Data items:
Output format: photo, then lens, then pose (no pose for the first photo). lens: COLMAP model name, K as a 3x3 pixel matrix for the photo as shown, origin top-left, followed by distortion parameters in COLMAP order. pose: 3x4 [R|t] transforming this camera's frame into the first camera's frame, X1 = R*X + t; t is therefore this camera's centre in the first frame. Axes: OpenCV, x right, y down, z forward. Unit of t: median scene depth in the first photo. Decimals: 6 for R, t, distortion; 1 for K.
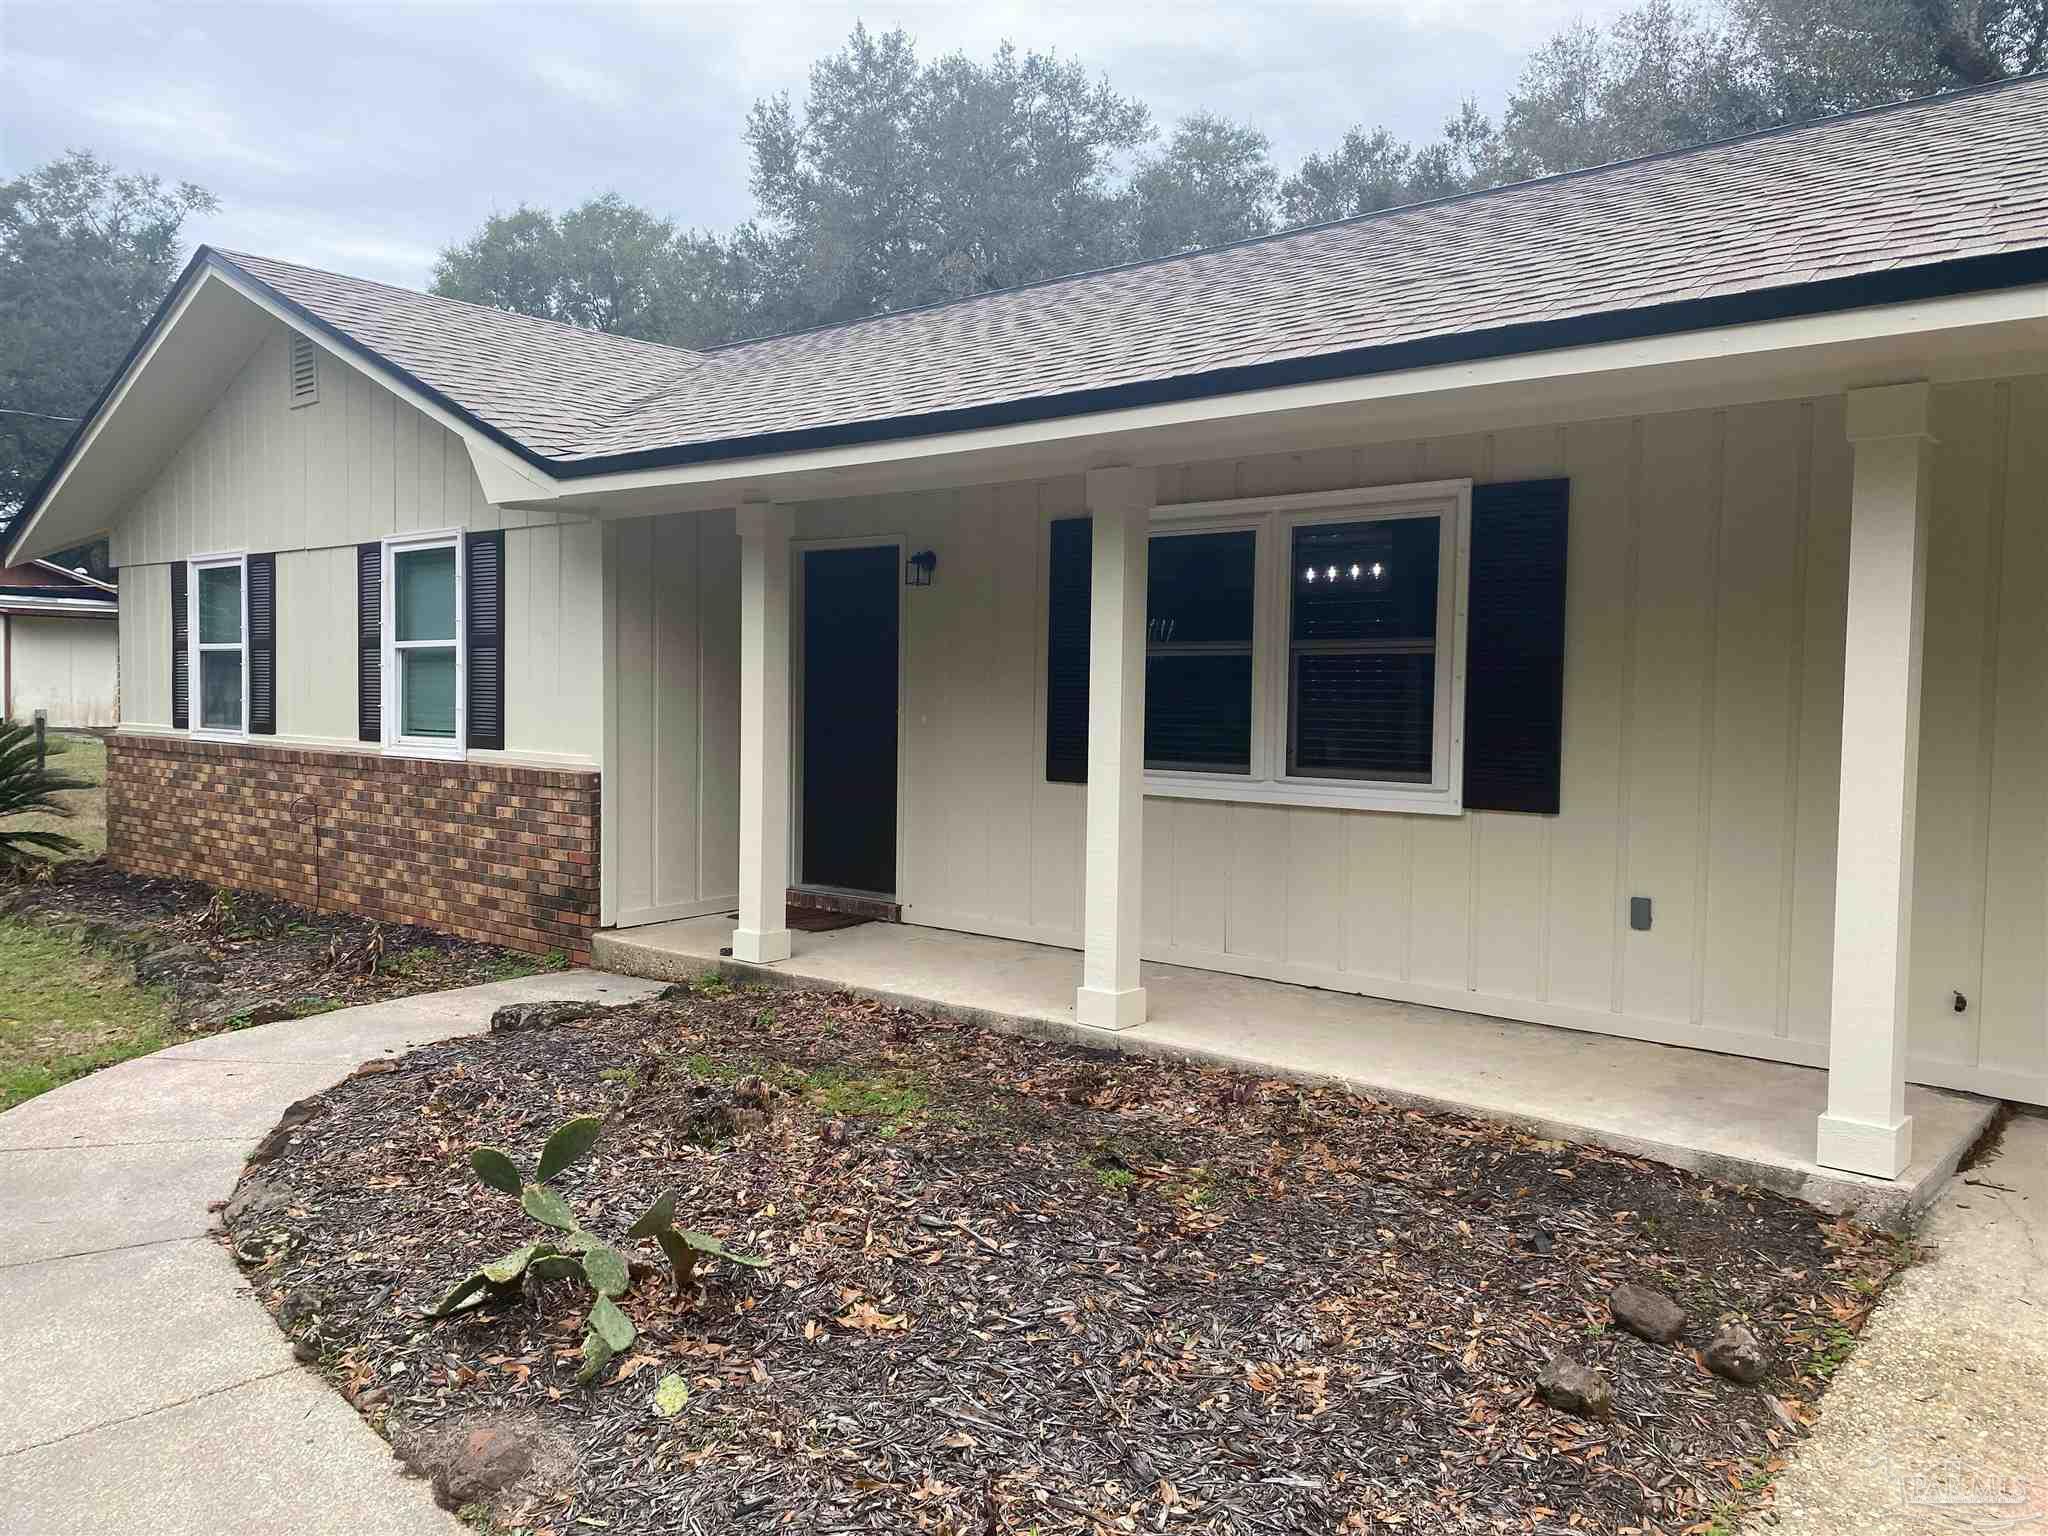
lens RADIAL K [[1574.4, 0, 1030.6], [0, 1574.4, 760.4], [0, 0, 1]] dist [0.014621, -0.047436]
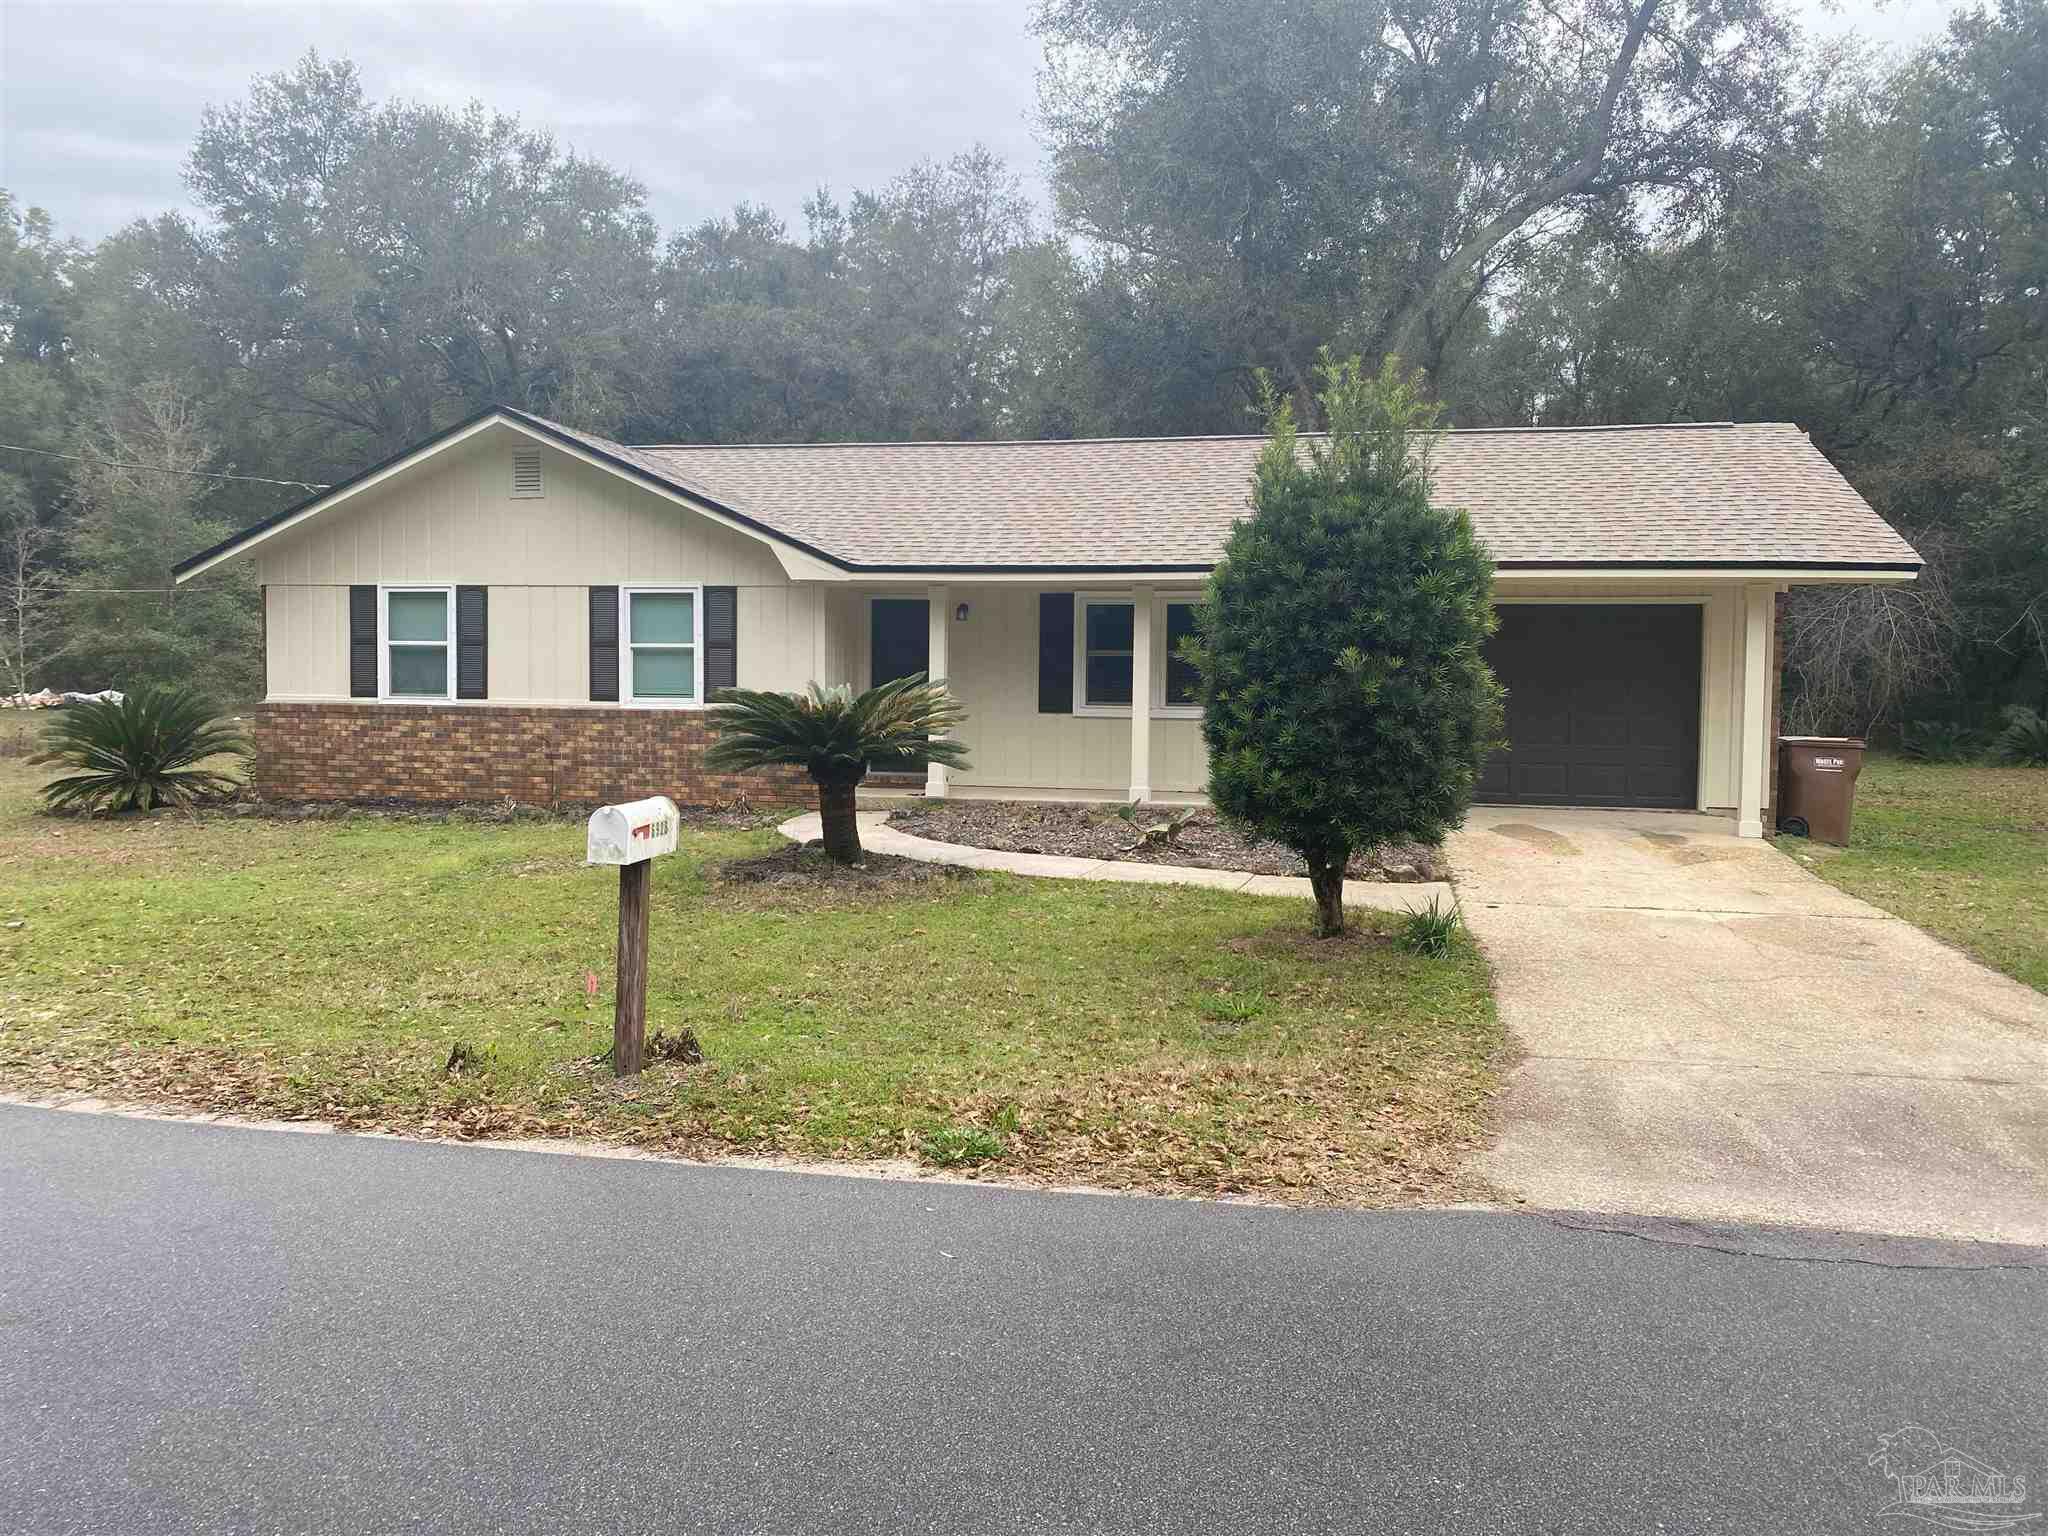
lens RADIAL K [[1574.4, 0, 1038.8], [0, 1574.4, 756.6], [0, 0, 1]] dist [0.014621, -0.047436]
pose [[0.875353, -0.028063, 0.482670, -0.892838], [0.022455, 0.999597, 0.017394, 0.031150], [-0.482963, -0.004387, 0.875630, -0.782902]]
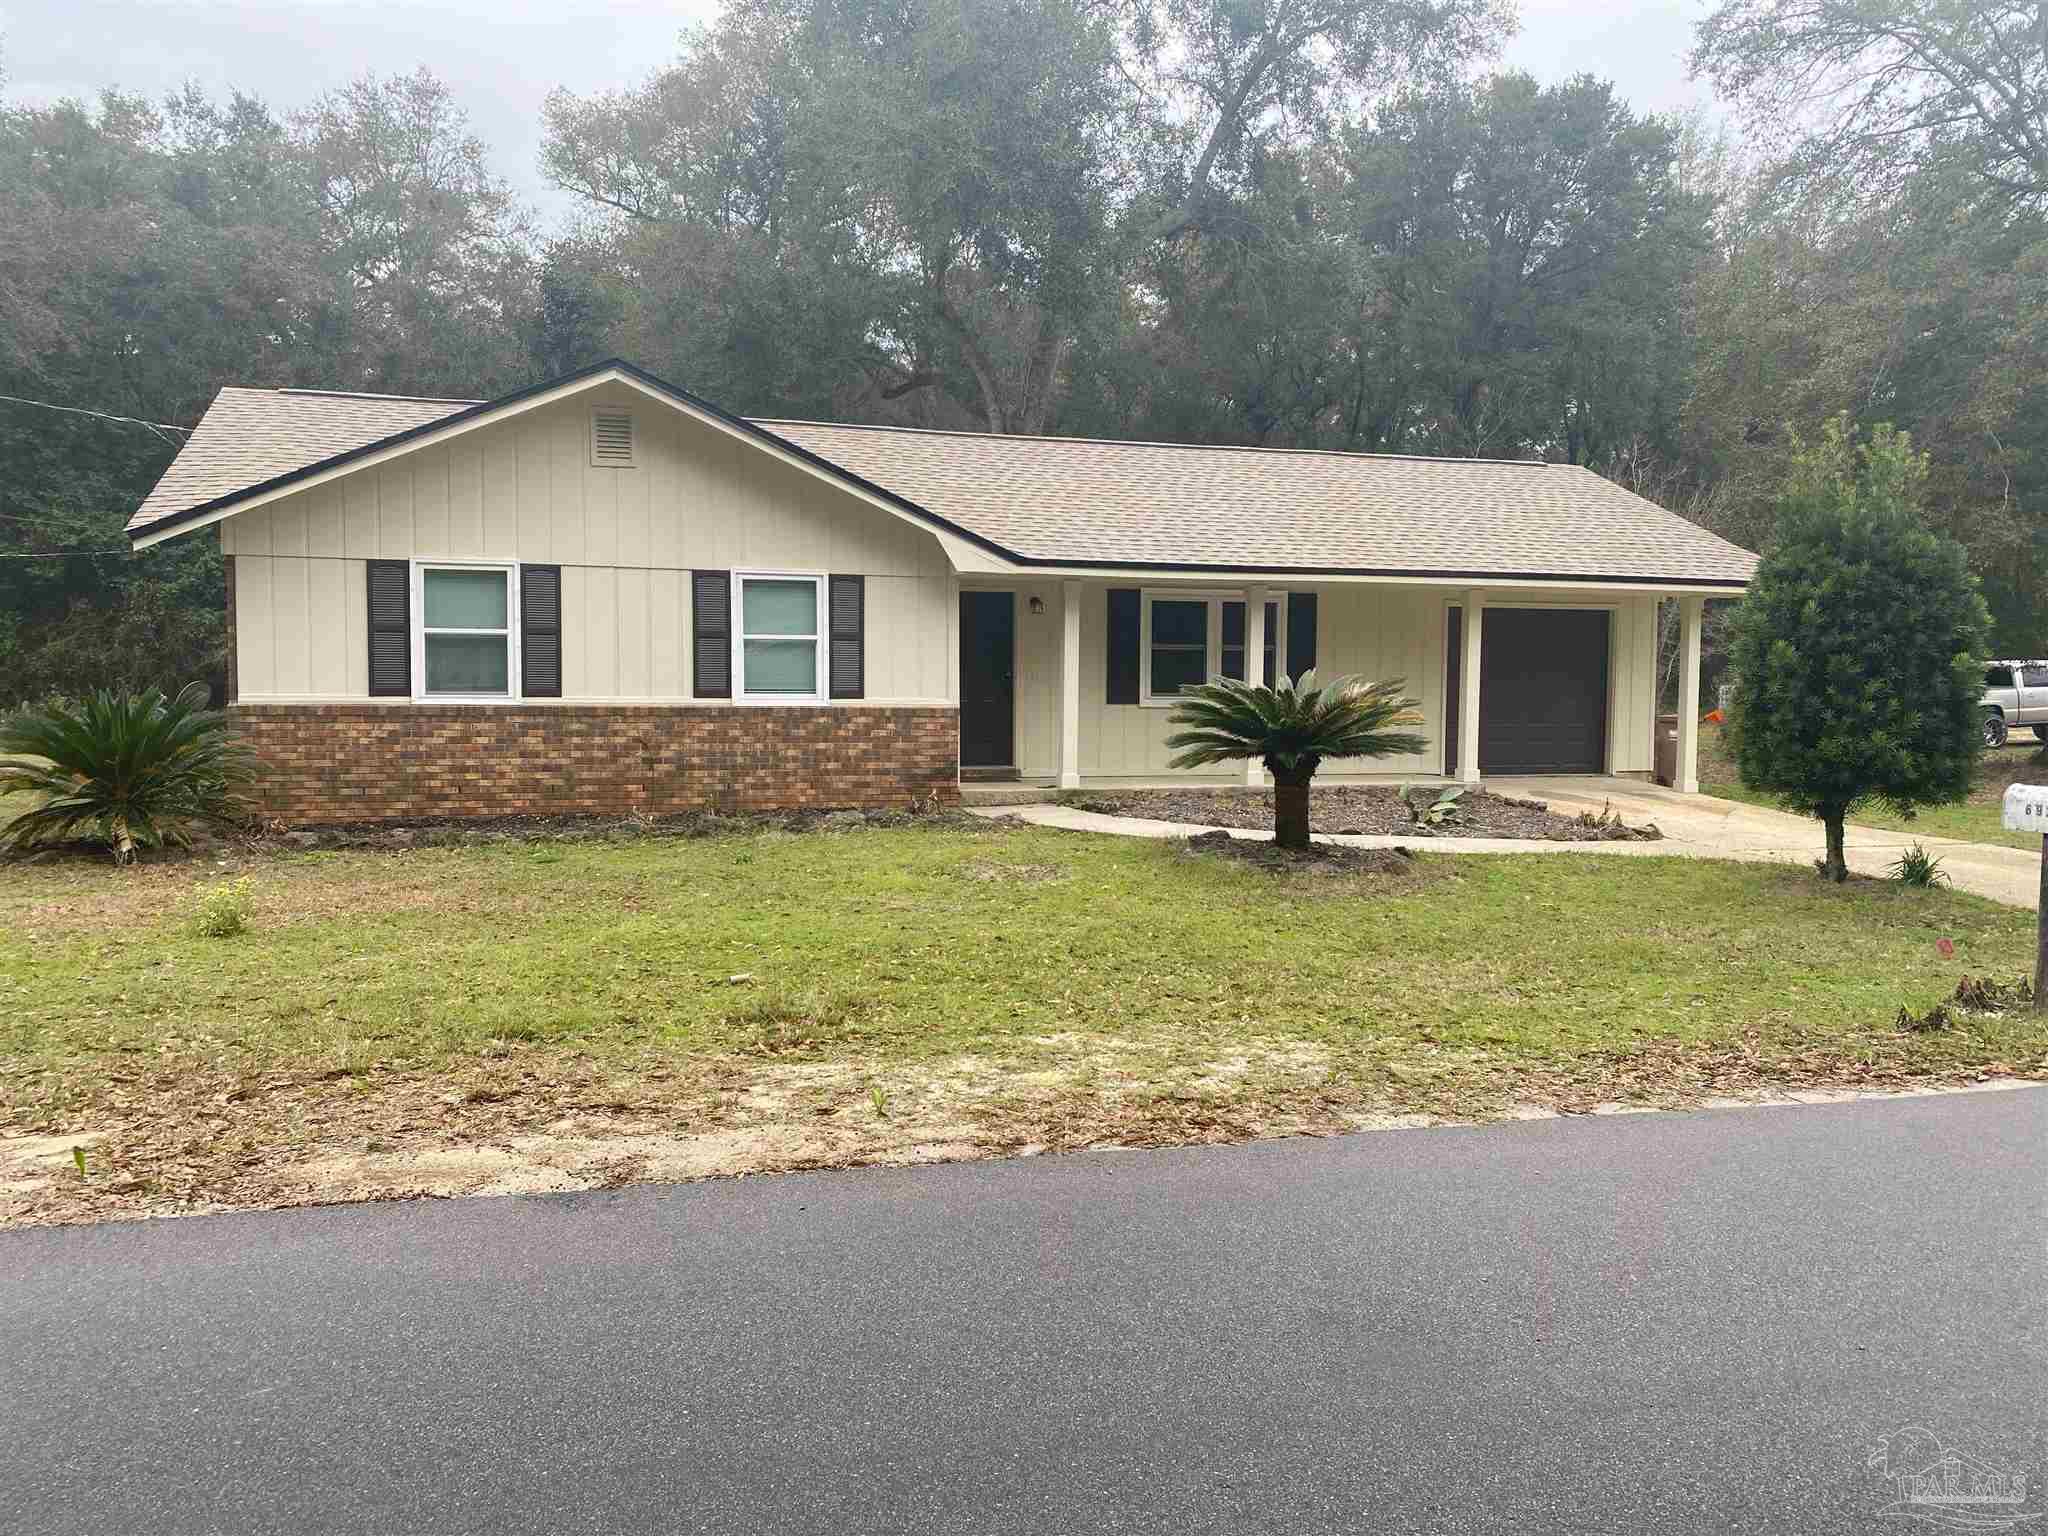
lens RADIAL K [[1574.4, 0, 1055.5], [0, 1574.4, 756.7], [0, 0, 1]] dist [0.014621, -0.047436]
pose [[0.516817, -0.058139, 0.854120, -1.680875], [0.034730, 0.998294, 0.046938, -0.016324], [-0.855391, 0.005405, 0.517954, -0.097741]]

## Brief
Copy out all of the lines above word for word, leaving out the pictures.

## Result for this exercise
Output format: photo, then lens, then pose (no pose for the first photo). lens: COLMAP model name, K as a 3x3 pixel matrix for the photo as shown, origin top-left, followed by distortion parameters in COLMAP order. pose: 3x4 [R|t] transforming this camera's frame into the first camera's frame, X1 = R*X + t; t is therefore this camera's centre in the first frame. Axes: OpenCV, x right, y down, z forward. Unit of t: median scene depth in the first photo. Decimals: 6 for R, t, distortion; 1 for K.
lens RADIAL K [[1574.4, 0, 1030.6], [0, 1574.4, 760.4], [0, 0, 1]] dist [0.014621, -0.047436]
lens RADIAL K [[1574.4, 0, 1038.8], [0, 1574.4, 756.6], [0, 0, 1]] dist [0.014621, -0.047436]
pose [[0.875353, -0.028063, 0.482670, -0.892838], [0.022455, 0.999597, 0.017394, 0.031150], [-0.482963, -0.004387, 0.875630, -0.782902]]
lens RADIAL K [[1574.4, 0, 1055.5], [0, 1574.4, 756.7], [0, 0, 1]] dist [0.014621, -0.047436]
pose [[0.516817, -0.058139, 0.854120, -1.680875], [0.034730, 0.998294, 0.046938, -0.016324], [-0.855391, 0.005405, 0.517954, -0.097741]]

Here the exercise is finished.